▶ **Work required**: Transcribe verbatim the lines below, from the line containing "Could you add" up to and including the line containing "-0.005043, 0.773302, 0.530085]]".

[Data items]
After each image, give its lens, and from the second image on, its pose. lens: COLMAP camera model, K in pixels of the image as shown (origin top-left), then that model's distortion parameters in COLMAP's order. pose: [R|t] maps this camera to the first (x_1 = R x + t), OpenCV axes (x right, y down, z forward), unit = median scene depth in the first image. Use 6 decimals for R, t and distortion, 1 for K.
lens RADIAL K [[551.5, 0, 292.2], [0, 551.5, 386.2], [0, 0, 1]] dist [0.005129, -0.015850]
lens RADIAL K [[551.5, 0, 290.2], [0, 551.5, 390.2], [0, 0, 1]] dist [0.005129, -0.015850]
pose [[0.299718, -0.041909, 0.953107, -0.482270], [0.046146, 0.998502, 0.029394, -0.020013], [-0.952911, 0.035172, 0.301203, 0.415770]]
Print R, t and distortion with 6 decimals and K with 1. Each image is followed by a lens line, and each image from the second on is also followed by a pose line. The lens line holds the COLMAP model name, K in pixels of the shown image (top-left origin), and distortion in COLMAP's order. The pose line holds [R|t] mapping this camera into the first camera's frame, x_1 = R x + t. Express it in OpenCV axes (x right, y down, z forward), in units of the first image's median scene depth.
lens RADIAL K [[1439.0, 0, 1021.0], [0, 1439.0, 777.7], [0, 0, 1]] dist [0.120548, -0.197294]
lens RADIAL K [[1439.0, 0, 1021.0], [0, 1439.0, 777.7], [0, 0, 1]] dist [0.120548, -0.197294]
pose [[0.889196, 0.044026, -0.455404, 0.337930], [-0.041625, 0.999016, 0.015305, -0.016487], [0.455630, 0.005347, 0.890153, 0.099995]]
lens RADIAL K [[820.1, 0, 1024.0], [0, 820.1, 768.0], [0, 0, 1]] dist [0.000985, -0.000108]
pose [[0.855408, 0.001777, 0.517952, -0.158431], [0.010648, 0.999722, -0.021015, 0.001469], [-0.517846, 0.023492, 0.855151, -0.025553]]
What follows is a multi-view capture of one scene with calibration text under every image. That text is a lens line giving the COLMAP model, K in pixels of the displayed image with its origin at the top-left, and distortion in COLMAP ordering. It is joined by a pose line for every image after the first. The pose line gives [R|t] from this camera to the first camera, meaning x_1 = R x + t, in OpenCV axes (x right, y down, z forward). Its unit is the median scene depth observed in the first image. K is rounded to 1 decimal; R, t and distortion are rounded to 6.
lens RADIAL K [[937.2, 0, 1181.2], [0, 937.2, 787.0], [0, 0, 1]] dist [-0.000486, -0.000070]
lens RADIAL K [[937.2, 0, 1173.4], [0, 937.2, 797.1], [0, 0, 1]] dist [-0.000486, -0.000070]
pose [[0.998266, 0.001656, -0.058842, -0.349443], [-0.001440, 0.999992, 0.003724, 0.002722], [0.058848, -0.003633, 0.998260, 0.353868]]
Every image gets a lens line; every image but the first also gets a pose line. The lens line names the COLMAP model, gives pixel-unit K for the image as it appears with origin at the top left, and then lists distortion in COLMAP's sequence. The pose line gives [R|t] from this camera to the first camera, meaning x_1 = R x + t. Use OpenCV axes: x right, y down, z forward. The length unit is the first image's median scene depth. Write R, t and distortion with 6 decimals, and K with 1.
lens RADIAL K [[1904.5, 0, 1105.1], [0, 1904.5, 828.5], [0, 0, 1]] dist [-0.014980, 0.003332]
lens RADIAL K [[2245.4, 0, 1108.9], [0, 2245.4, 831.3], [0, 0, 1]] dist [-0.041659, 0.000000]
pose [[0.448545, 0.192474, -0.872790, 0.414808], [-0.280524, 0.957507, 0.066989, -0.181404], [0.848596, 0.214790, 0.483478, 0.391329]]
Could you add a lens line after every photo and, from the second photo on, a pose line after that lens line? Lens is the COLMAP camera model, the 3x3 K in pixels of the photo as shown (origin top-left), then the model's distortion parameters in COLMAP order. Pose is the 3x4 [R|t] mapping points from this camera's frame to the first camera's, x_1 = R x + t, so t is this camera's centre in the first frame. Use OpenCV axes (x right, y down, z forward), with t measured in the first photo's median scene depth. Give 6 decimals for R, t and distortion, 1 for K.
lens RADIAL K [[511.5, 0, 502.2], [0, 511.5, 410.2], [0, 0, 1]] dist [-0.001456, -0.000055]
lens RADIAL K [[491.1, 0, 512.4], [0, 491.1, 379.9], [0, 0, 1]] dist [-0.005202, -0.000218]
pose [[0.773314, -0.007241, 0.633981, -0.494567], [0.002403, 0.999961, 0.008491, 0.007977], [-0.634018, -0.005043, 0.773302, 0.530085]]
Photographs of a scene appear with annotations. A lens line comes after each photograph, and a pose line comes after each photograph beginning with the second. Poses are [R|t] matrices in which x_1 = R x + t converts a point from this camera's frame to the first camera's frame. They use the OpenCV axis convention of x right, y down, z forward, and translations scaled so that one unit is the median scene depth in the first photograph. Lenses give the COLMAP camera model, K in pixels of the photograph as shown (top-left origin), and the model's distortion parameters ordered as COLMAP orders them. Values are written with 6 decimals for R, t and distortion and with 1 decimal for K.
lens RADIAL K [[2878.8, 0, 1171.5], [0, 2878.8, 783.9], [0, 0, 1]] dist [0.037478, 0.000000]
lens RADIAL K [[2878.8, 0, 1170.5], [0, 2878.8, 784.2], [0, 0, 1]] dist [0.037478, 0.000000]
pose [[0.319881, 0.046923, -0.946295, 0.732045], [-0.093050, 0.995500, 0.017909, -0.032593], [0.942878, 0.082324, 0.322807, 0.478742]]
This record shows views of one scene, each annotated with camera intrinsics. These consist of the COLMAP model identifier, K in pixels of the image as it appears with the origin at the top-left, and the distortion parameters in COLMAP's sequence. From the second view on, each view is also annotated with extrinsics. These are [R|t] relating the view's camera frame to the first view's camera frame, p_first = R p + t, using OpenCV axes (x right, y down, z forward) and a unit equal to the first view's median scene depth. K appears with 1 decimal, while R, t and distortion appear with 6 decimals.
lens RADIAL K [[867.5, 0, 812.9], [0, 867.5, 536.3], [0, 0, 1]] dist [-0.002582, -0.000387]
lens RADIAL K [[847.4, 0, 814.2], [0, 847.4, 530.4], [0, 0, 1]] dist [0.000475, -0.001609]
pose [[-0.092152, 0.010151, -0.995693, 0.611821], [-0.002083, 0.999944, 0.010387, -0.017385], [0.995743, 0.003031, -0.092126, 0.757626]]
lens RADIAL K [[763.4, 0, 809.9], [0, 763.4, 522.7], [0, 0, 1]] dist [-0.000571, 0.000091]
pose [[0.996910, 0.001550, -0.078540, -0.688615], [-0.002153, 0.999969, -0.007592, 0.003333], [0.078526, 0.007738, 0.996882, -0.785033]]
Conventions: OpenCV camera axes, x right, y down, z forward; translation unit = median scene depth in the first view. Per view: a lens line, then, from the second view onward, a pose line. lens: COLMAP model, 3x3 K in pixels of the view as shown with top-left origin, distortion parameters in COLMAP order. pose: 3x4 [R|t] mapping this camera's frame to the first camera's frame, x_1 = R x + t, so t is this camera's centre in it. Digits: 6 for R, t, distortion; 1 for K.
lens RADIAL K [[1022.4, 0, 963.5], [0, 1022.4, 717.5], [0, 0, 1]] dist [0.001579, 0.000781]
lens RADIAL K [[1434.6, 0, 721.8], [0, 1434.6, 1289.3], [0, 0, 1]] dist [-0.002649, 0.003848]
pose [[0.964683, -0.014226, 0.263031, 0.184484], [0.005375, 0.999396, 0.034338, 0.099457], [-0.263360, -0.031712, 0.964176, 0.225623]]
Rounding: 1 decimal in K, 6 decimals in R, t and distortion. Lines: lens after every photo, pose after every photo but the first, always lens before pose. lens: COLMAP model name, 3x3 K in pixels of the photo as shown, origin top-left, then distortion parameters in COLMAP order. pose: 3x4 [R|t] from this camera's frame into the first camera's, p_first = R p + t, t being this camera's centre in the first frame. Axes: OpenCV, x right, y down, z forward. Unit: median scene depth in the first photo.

▶ **Response area**:
Could you add a lens line after every photo and, from the second photo on, a pose line after that lens line? Lens is the COLMAP camera model, the 3x3 K in pixels of the photo as shown (origin top-left), then the model's distortion parameters in COLMAP order. Pose is the 3x4 [R|t] mapping points from this camera's frame to the first camera's, x_1 = R x + t, so t is this camera's centre in the first frame. Use OpenCV axes (x right, y down, z forward), with t measured in the first photo's median scene depth. Give 6 decimals for R, t and distortion, 1 for K.
lens RADIAL K [[511.5, 0, 502.2], [0, 511.5, 410.2], [0, 0, 1]] dist [-0.001456, -0.000055]
lens RADIAL K [[491.1, 0, 512.4], [0, 491.1, 379.9], [0, 0, 1]] dist [-0.005202, -0.000218]
pose [[0.773314, -0.007241, 0.633981, -0.494567], [0.002403, 0.999961, 0.008491, 0.007977], [-0.634018, -0.005043, 0.773302, 0.530085]]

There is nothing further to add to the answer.